Even if the truth is somewhere in the middle, this is not the kind of conflict where you can split the difference and expect everyone to walk away happy. After 60 years of fighting, very few people are willing to step across the green line to enter a constructive dialogue.

Perhaps the most inspiring story we heard while in the Middle East was told by Gershon Baskin, a Jewish activist and analyst who was willing to cross these boundaries. He had been working toward a two-state solution for some time, but he had never really spoken with Palestinians until the First Intifada broke out in 1987.

Realizing he was missing a large part of the story, he hopped on his Vespa and motored over to a nearby Palestinian city in the West Bank. There, Baskin, an American-born Jew who considers himself a Zionist, began a series of interactions that would eventually lead to the creation of the respected Israeli-Palestine Center for Research and Information.

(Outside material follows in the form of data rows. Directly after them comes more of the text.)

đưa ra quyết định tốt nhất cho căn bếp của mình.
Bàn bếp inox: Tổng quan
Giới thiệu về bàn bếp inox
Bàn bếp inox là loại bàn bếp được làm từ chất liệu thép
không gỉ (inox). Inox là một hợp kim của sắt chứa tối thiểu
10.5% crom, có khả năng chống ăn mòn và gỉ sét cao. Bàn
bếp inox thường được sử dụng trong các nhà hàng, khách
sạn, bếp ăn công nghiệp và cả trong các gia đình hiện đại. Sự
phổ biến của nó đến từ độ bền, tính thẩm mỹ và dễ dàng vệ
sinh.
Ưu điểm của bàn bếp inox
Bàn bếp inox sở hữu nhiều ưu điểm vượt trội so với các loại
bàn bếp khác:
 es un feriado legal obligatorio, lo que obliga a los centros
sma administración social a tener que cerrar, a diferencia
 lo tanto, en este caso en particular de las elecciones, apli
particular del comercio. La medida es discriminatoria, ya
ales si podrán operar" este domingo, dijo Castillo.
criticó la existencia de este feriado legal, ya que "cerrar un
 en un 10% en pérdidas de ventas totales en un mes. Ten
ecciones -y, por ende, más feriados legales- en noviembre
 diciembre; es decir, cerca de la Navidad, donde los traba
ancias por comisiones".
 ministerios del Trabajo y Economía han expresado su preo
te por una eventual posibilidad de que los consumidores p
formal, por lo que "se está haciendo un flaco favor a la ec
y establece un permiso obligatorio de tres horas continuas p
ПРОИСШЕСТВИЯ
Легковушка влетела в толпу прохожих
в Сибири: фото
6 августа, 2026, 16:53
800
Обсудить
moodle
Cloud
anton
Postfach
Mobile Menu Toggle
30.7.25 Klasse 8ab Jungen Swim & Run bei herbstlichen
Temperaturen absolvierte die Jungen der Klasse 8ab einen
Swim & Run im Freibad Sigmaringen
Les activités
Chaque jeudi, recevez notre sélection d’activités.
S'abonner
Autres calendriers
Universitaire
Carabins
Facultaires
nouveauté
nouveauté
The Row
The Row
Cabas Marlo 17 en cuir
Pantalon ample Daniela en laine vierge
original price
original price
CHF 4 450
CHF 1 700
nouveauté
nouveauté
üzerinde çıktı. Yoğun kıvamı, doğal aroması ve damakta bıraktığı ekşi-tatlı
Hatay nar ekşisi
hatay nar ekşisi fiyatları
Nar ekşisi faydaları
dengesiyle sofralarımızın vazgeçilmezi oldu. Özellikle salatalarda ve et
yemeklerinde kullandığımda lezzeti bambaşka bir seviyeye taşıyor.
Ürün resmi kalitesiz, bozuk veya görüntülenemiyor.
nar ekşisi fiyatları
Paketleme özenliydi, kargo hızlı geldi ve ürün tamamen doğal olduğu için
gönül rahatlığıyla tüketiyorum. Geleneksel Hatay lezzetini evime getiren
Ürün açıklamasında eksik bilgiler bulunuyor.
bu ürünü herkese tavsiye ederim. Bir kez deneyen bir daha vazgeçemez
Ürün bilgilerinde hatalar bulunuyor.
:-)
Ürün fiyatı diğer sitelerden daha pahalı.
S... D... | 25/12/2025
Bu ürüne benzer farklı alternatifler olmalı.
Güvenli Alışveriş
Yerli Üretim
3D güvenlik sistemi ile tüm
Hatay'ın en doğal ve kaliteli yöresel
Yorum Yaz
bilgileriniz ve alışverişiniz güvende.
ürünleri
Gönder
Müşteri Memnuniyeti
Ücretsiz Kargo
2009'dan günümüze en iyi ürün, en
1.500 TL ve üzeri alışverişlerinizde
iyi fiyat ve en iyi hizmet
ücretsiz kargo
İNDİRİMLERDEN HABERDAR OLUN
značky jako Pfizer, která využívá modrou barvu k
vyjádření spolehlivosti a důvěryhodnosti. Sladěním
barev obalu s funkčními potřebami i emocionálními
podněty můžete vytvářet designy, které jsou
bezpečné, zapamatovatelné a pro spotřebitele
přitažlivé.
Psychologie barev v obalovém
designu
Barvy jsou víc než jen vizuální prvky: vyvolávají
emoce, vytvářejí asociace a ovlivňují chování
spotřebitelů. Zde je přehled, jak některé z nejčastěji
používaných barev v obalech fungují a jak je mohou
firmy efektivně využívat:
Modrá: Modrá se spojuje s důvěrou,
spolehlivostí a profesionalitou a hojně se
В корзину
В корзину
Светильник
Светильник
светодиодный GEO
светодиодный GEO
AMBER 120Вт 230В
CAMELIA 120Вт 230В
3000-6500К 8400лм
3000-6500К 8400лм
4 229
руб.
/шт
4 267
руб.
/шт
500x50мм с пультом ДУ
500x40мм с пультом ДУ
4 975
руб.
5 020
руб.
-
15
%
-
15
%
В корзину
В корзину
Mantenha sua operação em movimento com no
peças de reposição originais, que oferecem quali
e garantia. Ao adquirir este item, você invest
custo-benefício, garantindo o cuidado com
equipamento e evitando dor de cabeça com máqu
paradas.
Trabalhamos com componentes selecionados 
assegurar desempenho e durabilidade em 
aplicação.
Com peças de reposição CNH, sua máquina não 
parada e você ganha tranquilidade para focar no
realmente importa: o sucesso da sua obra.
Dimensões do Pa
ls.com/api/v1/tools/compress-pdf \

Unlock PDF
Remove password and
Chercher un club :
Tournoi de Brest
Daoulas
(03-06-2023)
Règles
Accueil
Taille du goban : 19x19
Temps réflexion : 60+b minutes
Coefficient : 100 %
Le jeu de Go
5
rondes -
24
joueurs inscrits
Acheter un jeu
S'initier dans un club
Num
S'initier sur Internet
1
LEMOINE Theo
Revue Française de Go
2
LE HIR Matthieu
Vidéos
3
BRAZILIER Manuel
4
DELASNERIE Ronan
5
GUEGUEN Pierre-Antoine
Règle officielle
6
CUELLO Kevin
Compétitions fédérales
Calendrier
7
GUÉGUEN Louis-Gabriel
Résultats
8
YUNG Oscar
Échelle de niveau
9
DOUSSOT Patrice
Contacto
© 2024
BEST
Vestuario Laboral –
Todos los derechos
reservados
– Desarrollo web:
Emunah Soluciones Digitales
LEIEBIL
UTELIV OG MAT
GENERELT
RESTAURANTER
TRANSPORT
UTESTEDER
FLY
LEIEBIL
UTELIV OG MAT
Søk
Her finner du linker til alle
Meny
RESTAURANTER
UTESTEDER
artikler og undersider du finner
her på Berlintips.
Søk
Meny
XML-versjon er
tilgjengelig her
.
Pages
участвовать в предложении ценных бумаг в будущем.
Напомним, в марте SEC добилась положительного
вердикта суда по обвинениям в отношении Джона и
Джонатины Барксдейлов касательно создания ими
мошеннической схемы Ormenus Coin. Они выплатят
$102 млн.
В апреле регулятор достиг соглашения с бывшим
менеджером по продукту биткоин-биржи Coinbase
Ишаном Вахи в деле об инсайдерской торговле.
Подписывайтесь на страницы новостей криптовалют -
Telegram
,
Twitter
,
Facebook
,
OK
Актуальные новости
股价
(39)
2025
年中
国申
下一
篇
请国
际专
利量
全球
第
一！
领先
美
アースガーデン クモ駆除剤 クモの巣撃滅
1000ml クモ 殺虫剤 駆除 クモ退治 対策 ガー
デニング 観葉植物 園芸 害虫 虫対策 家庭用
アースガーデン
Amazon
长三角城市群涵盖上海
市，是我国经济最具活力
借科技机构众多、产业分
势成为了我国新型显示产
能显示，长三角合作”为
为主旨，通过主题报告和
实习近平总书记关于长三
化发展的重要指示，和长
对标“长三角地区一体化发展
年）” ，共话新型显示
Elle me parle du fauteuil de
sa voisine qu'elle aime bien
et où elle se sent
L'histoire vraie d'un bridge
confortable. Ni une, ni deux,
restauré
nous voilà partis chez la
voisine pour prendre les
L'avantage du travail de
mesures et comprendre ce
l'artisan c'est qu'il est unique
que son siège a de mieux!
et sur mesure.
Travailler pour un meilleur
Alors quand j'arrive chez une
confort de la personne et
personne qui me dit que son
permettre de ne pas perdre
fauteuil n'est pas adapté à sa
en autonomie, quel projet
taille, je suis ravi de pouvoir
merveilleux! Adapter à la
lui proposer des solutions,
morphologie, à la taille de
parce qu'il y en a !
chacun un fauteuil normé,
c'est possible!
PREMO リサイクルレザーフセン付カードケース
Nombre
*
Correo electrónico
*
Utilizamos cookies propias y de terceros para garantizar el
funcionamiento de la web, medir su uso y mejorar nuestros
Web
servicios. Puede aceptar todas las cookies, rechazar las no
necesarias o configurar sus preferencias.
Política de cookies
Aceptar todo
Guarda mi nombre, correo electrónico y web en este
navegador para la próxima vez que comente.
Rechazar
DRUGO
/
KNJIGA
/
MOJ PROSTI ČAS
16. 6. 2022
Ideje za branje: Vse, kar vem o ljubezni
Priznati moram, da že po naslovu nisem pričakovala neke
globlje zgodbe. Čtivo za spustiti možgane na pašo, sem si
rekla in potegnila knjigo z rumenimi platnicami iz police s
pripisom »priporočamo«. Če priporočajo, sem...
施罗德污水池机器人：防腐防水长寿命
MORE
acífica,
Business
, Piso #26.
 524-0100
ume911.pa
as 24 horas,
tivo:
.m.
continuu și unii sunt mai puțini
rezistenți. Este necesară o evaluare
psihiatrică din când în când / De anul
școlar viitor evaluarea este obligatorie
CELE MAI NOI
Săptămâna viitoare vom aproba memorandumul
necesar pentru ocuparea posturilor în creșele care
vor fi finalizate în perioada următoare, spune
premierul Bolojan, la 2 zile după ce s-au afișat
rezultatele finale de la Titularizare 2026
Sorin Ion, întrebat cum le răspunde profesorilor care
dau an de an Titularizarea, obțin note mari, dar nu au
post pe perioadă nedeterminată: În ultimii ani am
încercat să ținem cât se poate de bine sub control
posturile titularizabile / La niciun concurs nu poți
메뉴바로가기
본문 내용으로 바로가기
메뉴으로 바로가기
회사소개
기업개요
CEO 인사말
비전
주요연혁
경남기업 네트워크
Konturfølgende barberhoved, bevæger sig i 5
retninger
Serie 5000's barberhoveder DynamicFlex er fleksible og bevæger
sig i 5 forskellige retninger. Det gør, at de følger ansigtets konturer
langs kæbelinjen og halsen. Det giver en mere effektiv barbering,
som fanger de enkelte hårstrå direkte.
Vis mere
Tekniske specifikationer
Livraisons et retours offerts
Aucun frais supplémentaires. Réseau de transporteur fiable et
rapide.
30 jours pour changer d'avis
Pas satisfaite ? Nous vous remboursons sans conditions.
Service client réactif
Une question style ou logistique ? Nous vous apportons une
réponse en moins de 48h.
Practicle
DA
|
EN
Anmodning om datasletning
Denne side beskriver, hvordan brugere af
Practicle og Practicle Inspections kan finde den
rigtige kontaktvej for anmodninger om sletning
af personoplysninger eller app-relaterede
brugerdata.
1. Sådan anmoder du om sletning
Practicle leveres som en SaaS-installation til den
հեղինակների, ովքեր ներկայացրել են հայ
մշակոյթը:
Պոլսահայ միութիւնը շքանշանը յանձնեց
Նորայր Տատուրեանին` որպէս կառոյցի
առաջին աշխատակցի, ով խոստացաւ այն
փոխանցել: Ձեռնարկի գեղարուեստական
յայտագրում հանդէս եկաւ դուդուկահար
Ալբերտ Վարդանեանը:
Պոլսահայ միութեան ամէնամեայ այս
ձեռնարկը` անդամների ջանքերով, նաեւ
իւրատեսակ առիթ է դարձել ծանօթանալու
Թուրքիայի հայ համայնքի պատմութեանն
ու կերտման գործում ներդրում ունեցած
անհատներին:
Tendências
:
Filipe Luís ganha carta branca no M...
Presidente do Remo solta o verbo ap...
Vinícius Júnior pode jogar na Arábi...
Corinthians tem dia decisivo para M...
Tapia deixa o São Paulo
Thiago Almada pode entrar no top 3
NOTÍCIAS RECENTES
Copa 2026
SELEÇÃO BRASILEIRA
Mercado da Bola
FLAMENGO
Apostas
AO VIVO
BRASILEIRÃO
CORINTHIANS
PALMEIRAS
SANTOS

That kind of openness is rare in a region rife with such deep-rooted ethnic and religious divisions. Far too often, listening is equated with weakness and orthodoxy is considered strength.

During the meeting with the Armenian priest, I asked him whether there was any interfaith dialogue between Jews, Christians and Muslims in Jerusalem, an ancient city holy to all three faiths. He shrugged. “We already know what they believe, what is there to talk about?”

Let’s hope world leaders take a different approach to making peace in the Middle East.